PREMIO VIAREGGIO 1984: TOSCA DEI GATTI Gina Lagorio 

PREMIO VIAREGGIO 1984: TOSCA DEI GATTI, di Gina Lagorio

Gina Lagorio con questo romanzo ci parla di solitudine, ma non di quella cercata, voluta, financo agognata. Quella di Tosca è una solitudine riempita soprattutto di gatti, con i quali costruisce rapporti che non ha con gli esseri umani, tranne qualche sporadica chiacchierata con qualcheduno, in un paese sul mare, che così come d’estate si riempie dei colori e di parentesi di vitalità, d’inverno si spopola e rabbuia. A Tosca poco importa dell’estate, dell’inverno, della primavera e anche dell’autunno. I suoi anni più leggeri li ha trascorsi e poi ha un’asma che la tortura. Le rimangono la bottiglia e queste famigliole di felini che nutre e osserva nelle loro dinamiche istintuali quasi fossero umani.

È articolato il fraseggio della Lagorio, le numerose subordinate sono come binari che pare ti conducano verso sentieri previsti, poi ti accorgi che i soggetti o i complementi oggetto non sono quelli che credevi. Finisci per confondere, almeno nelle prime pagine, i gatti con gli umani.

Di chi parla? Mi sono chiesta, cercando più volte di accomodarmi al suo stile.

Sono atmosfere molli, letargiche, fatte di piccole, ma tutto sommato godute soddisfazioni. Quella mozzarella con pomodori e un filo d’olio è un piacere che riempie la serata di Tosca, così come un bicchiere di vino e poi due, tre, quattro le rendono meno angosciosi i pensieri.

La nascita e perciò la gioia del rinnovamento sono i piccoli gattini che le sue gatte partoriscono, creando una vera e propria colonia da nutrire e vedere crescere, i caratteri dei felini assimilati alle persone che conosce o ha conosciuto.

Ad un certo punto il romanzo si sposta sulla relazione fra Toni’ e Gigi, anche loro in vacanza nello stesso stabile in cui vive Tosca.

Gigi’ è un divorziato, fa il giornalista ed è uno che vorrebbe fare lo scrittore. Si è messo in testa di studiare Tosca per farne un romanzo, cosa di cui si pentirà sentendosi un vile guardone. Invitano Tosca a passare con loro delle serate in compagnia, ma Gigi è uno spettatore del suo soggetto preferito.

È combattuto fra il desiderio di essere scrittore e la convinzione che a nessuno importi ciò che scrive. Poi rimugina e, come nelle più banali strategie di copyng che vogliono a tutti i costi trovare un valido motivo che giustifichi i sogni o le delusioni che si hanno nell’animo, si convince che, in fondo, perché non dovrebbero apprezzarlo dal momento che chi legge apprezza tanti altri?

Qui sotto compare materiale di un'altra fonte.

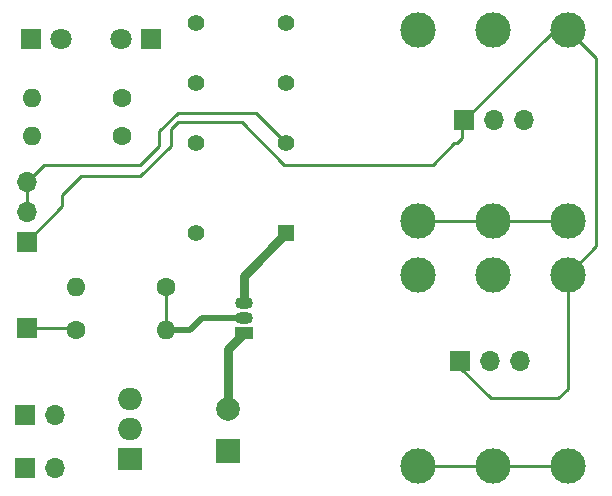
<source format=gbr>
%TF.GenerationSoftware,KiCad,Pcbnew,7.0.9*%
%TF.CreationDate,2024-06-08T14:41:26-04:00*%
%TF.ProjectId,IO,494f2e6b-6963-4616-945f-706362585858,rev?*%
%TF.SameCoordinates,Original*%
%TF.FileFunction,Copper,L1,Top*%
%TF.FilePolarity,Positive*%
%FSLAX46Y46*%
G04 Gerber Fmt 4.6, Leading zero omitted, Abs format (unit mm)*
G04 Created by KiCad (PCBNEW 7.0.9) date 2024-06-08 14:41:26*
%MOMM*%
%LPD*%
G01*
G04 APERTURE LIST*
%TA.AperFunction,ComponentPad*%
%ADD10R,1.700000X1.700000*%
%TD*%
%TA.AperFunction,ComponentPad*%
%ADD11O,1.700000X1.700000*%
%TD*%
%TA.AperFunction,ComponentPad*%
%ADD12O,1.600000X1.600000*%
%TD*%
%TA.AperFunction,ComponentPad*%
%ADD13C,1.600000*%
%TD*%
%TA.AperFunction,ComponentPad*%
%ADD14C,3.000000*%
%TD*%
%TA.AperFunction,ComponentPad*%
%ADD15R,1.500000X1.050000*%
%TD*%
%TA.AperFunction,ComponentPad*%
%ADD16O,1.500000X1.050000*%
%TD*%
%TA.AperFunction,ComponentPad*%
%ADD17C,1.800000*%
%TD*%
%TA.AperFunction,ComponentPad*%
%ADD18R,1.800000X1.800000*%
%TD*%
%TA.AperFunction,ComponentPad*%
%ADD19R,1.400000X1.400000*%
%TD*%
%TA.AperFunction,ComponentPad*%
%ADD20C,1.400000*%
%TD*%
%TA.AperFunction,ComponentPad*%
%ADD21R,2.000000X2.000000*%
%TD*%
%TA.AperFunction,ComponentPad*%
%ADD22C,2.000000*%
%TD*%
%TA.AperFunction,ComponentPad*%
%ADD23R,2.000000X1.905000*%
%TD*%
%TA.AperFunction,ComponentPad*%
%ADD24O,2.000000X1.905000*%
%TD*%
%TA.AperFunction,Conductor*%
%ADD25C,0.750000*%
%TD*%
%TA.AperFunction,Conductor*%
%ADD26C,0.500000*%
%TD*%
%TA.AperFunction,Conductor*%
%ADD27C,0.250000*%
%TD*%
G04 APERTURE END LIST*
D10*
%TO.P,Out3,1,Pin_1*%
%TO.N,/Signal_Gnd*%
X173400000Y-88000000D03*
D11*
%TO.P,Out3,2,Pin_2*%
%TO.N,Net-(Out3-Pin_2)*%
X175940000Y-88000000D03*
%TO.P,Out3,3,Pin_3*%
%TO.N,Net-(Out3-Pin_3)*%
X178480000Y-88000000D03*
%TD*%
D10*
%TO.P,Out2,1,Pin_1*%
%TO.N,/Signal_Gnd*%
X173060000Y-108400000D03*
D11*
%TO.P,Out2,2,Pin_2*%
%TO.N,/A*%
X175600000Y-108400000D03*
%TO.P,Out2,3,Pin_3*%
%TO.N,Net-(Out2-Pin_3)*%
X178140000Y-108400000D03*
%TD*%
D12*
%TO.P,RLed2,2*%
%TO.N,Net-(D2-A)*%
X136790000Y-89400000D03*
D13*
%TO.P,RLed2,1*%
%TO.N,Net-(Left/Mono1-Pad11)*%
X144410000Y-89400000D03*
%TD*%
D12*
%TO.P,RLed1,2*%
%TO.N,Net-(LEDB1-A)*%
X136790000Y-86200000D03*
D13*
%TO.P,RLed1,1*%
%TO.N,Net-(Left/Mono1-Pad9)*%
X144410000Y-86200000D03*
%TD*%
%TO.P,RPD1,1*%
%TO.N,Net-(QL1-G)*%
X148210000Y-102200000D03*
D12*
%TO.P,RPD1,2*%
%TO.N,/Ctrl_GND*%
X140590000Y-102200000D03*
%TD*%
D13*
%TO.P,RGate1,1*%
%TO.N,/Control*%
X140590000Y-105800000D03*
D12*
%TO.P,RGate1,2*%
%TO.N,Net-(QL1-G)*%
X148210000Y-105800000D03*
%TD*%
D14*
%TO.P,B1,R*%
%TO.N,Net-(Out3-Pin_3)*%
X175825000Y-80385000D03*
%TO.P,B1,RN*%
%TO.N,Net-(B1-PadRN)*%
X175825000Y-96615000D03*
%TO.P,B1,S*%
%TO.N,/Signal_Gnd*%
X182175000Y-80385000D03*
%TO.P,B1,SN*%
%TO.N,Net-(B1-PadRN)*%
X182175000Y-96615000D03*
%TO.P,B1,T*%
%TO.N,Net-(Out3-Pin_2)*%
X169475000Y-80385000D03*
%TO.P,B1,TN*%
%TO.N,Net-(B1-PadRN)*%
X169475000Y-96615000D03*
%TD*%
D15*
%TO.P,QL1,1,S*%
%TO.N,/Ctrl_GND*%
X154760000Y-106070000D03*
D16*
%TO.P,QL1,2,G*%
%TO.N,Net-(QL1-G)*%
X154760000Y-104800000D03*
%TO.P,QL1,3,D*%
%TO.N,Net-(QL1-D)*%
X154760000Y-103530000D03*
%TD*%
D17*
%TO.P,LEDB1,2,A*%
%TO.N,Net-(LEDB1-A)*%
X139265000Y-81200000D03*
D18*
%TO.P,LEDB1,1,K*%
%TO.N,/Ctrl_GND*%
X136725000Y-81200000D03*
%TD*%
D10*
%TO.P,J3,1,Pin_1*%
%TO.N,/9V*%
X136200000Y-113000000D03*
D11*
%TO.P,J3,2,Pin_2*%
%TO.N,/Ctrl_GND*%
X138740000Y-113000000D03*
%TD*%
D14*
%TO.P,A1,R*%
%TO.N,Net-(Out2-Pin_3)*%
X175825000Y-101135000D03*
%TO.P,A1,RN*%
%TO.N,Net-(A1-PadRN)*%
X175825000Y-117365000D03*
%TO.P,A1,S*%
%TO.N,/Signal_Gnd*%
X182175000Y-101135000D03*
%TO.P,A1,SN*%
%TO.N,Net-(A1-PadRN)*%
X182175000Y-117365000D03*
%TO.P,A1,T*%
%TO.N,/A*%
X169475000Y-101135000D03*
%TO.P,A1,TN*%
%TO.N,Net-(A1-PadRN)*%
X169475000Y-117365000D03*
%TD*%
D19*
%TO.P,Left/Mono1,1*%
%TO.N,Net-(QL1-D)*%
X158362500Y-97607500D03*
D20*
%TO.P,Left/Mono1,4*%
%TO.N,/L_out*%
X158362500Y-89987500D03*
%TO.P,Left/Mono1,6*%
%TO.N,/A*%
X158362500Y-84907500D03*
%TO.P,Left/Mono1,8*%
%TO.N,/B*%
X158362500Y-79827500D03*
%TO.P,Left/Mono1,9*%
%TO.N,Net-(Left/Mono1-Pad9)*%
X150742500Y-79827500D03*
%TO.P,Left/Mono1,11*%
%TO.N,Net-(Left/Mono1-Pad11)*%
X150742500Y-84907500D03*
%TO.P,Left/Mono1,13*%
%TO.N,/5V*%
X150742500Y-89987500D03*
%TO.P,Left/Mono1,16*%
X150742500Y-97607500D03*
%TD*%
D21*
%TO.P,C1,1*%
%TO.N,/9V*%
X153400000Y-116017677D03*
D22*
%TO.P,C1,2*%
%TO.N,/Ctrl_GND*%
X153400000Y-112517677D03*
%TD*%
D23*
%TO.P,U1,1,IN*%
%TO.N,/9V*%
X145145000Y-116740000D03*
D24*
%TO.P,U1,2,GND*%
%TO.N,/Ctrl_GND*%
X145145000Y-114200000D03*
%TO.P,U1,3,OUT*%
%TO.N,/5V*%
X145145000Y-111660000D03*
%TD*%
D10*
%TO.P,J1,1,Pin_1*%
%TO.N,/Control*%
X136400000Y-105600000D03*
%TD*%
D18*
%TO.P,D2,1,K*%
%TO.N,/Ctrl_GND*%
X146875000Y-81200000D03*
D17*
%TO.P,D2,2,A*%
%TO.N,Net-(D2-A)*%
X144335000Y-81200000D03*
%TD*%
D10*
%TO.P,J2,1,Pin_1*%
%TO.N,/9V*%
X136200000Y-117500000D03*
D11*
%TO.P,J2,2,Pin_2*%
%TO.N,/Ctrl_GND*%
X138740000Y-117500000D03*
%TD*%
D10*
%TO.P,Out1,1,Pin_1*%
%TO.N,/Signal_Gnd*%
X136400000Y-98325000D03*
D11*
%TO.P,Out1,2,Pin_2*%
%TO.N,/L_out*%
X136400000Y-95785000D03*
%TO.P,Out1,3,Pin_3*%
X136400000Y-93245000D03*
%TD*%
D25*
%TO.N,Net-(QL1-D)*%
X154760000Y-103530000D02*
X154760000Y-101210000D01*
X154760000Y-101210000D02*
X158362500Y-97607500D01*
D26*
%TO.N,Net-(QL1-G)*%
X150200000Y-105800000D02*
X151200000Y-104800000D01*
X151200000Y-104800000D02*
X154760000Y-104800000D01*
X148210000Y-105800000D02*
X150200000Y-105800000D01*
D25*
%TO.N,/Ctrl_GND*%
X153400000Y-107430000D02*
X154760000Y-106070000D01*
X153400000Y-112517677D02*
X153400000Y-107430000D01*
D27*
%TO.N,Net-(QL1-G)*%
X148210000Y-102200000D02*
X148210000Y-102400000D01*
X148210000Y-102200000D02*
X148210000Y-105800000D01*
%TO.N,/Control*%
X140390000Y-105600000D02*
X140590000Y-105800000D01*
X136400000Y-105600000D02*
X140390000Y-105600000D01*
%TO.N,/Signal_Gnd*%
X181400000Y-111600000D02*
X175645000Y-111600000D01*
X182175000Y-110825000D02*
X181400000Y-111600000D01*
X182175000Y-101135000D02*
X182175000Y-110825000D01*
X175645000Y-111600000D02*
X173045000Y-109000000D01*
X181075000Y-80385000D02*
X182175000Y-80385000D01*
X173260000Y-88200000D02*
X181075000Y-80385000D01*
X173260000Y-89540000D02*
X173260000Y-88200000D01*
X172800000Y-90000000D02*
X173260000Y-89540000D01*
X172560000Y-90000000D02*
X172800000Y-90000000D01*
X170760000Y-91800000D02*
X172560000Y-90000000D01*
%TO.N,Net-(A1-PadRN)*%
X175825000Y-117365000D02*
X182175000Y-117365000D01*
X169475000Y-117365000D02*
X175825000Y-117365000D01*
%TO.N,Net-(B1-PadRN)*%
X182175000Y-96615000D02*
X175825000Y-96615000D01*
X169475000Y-96615000D02*
X175825000Y-96615000D01*
%TO.N,/Signal_Gnd*%
X184600000Y-98710000D02*
X182175000Y-101135000D01*
X184600000Y-82810000D02*
X184600000Y-98710000D01*
X182175000Y-80385000D02*
X184600000Y-82810000D01*
X158200000Y-91800000D02*
X170760000Y-91800000D01*
X154600000Y-88200000D02*
X158200000Y-91800000D01*
X149200000Y-88200000D02*
X154600000Y-88200000D01*
X148600000Y-88800000D02*
X149200000Y-88200000D01*
X148600000Y-90200000D02*
X148600000Y-88800000D01*
X146000000Y-92800000D02*
X148600000Y-90200000D01*
X141000000Y-92800000D02*
X146000000Y-92800000D01*
X139400000Y-94400000D02*
X141000000Y-92800000D01*
X139400000Y-95325000D02*
X139400000Y-94400000D01*
X136400000Y-98325000D02*
X139400000Y-95325000D01*
%TO.N,/L_out*%
X147600000Y-89000000D02*
X149200000Y-87400000D01*
X146000000Y-91800000D02*
X147600000Y-90200000D01*
X137845000Y-91800000D02*
X146000000Y-91800000D01*
X147600000Y-90200000D02*
X147600000Y-89000000D01*
X149200000Y-87400000D02*
X155775000Y-87400000D01*
X155775000Y-87400000D02*
X158362500Y-89987500D01*
X136400000Y-93245000D02*
X137845000Y-91800000D01*
X136400000Y-95785000D02*
X136400000Y-93245000D01*
%TD*%
M02*

</source>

Nel rapporto con la nuova compagna è attento a ciò che ogni donna non vorrebbe si facesse. Infatti toglie ogni cosa che potrebbe infastidirla ricordandole la passata relazione, ma Toni ‘ non pare farci caso: lei, il suo rapporto con il passato, lo condensa in un paio di pantofole che si porta dietro ovunque, come una coperta di Linus, ma anche come filo ininterrotto fra un prima dove Gigi non c’era e un ora dove Gigi c’è.

Come se quella estate si nutrisse delle sue precedenti primavere, Tosca rivive e aggiusta nel suo presente autunno della vita ciò che l’ha cambiata per sempre.

Sente, verso il finale del romanzo, di essere viva nonostante tutto e accoglie il suo presente nell’accettazione della quotidianità, con i suoi gatti che sono serviti e servono da uscita di sicurezza, il rumore di ciò che le si muove attorno, l’amicizia con Gigi e Toni’ e l’indifferenza degli altri che come lei si avviano a concludere quell’estate, a suo modo speciale.

Altre primavere vibrano attorno a Tosca: si muovono giovani uomini (Matteo e Enrico) e la solita prima donna che rapisce, concupisce, lascia e torna a suo piacimento, indifferente ai sentimenti altrui (Lavinia).

Molto bello, con tanti spunti utili a fare riflettere.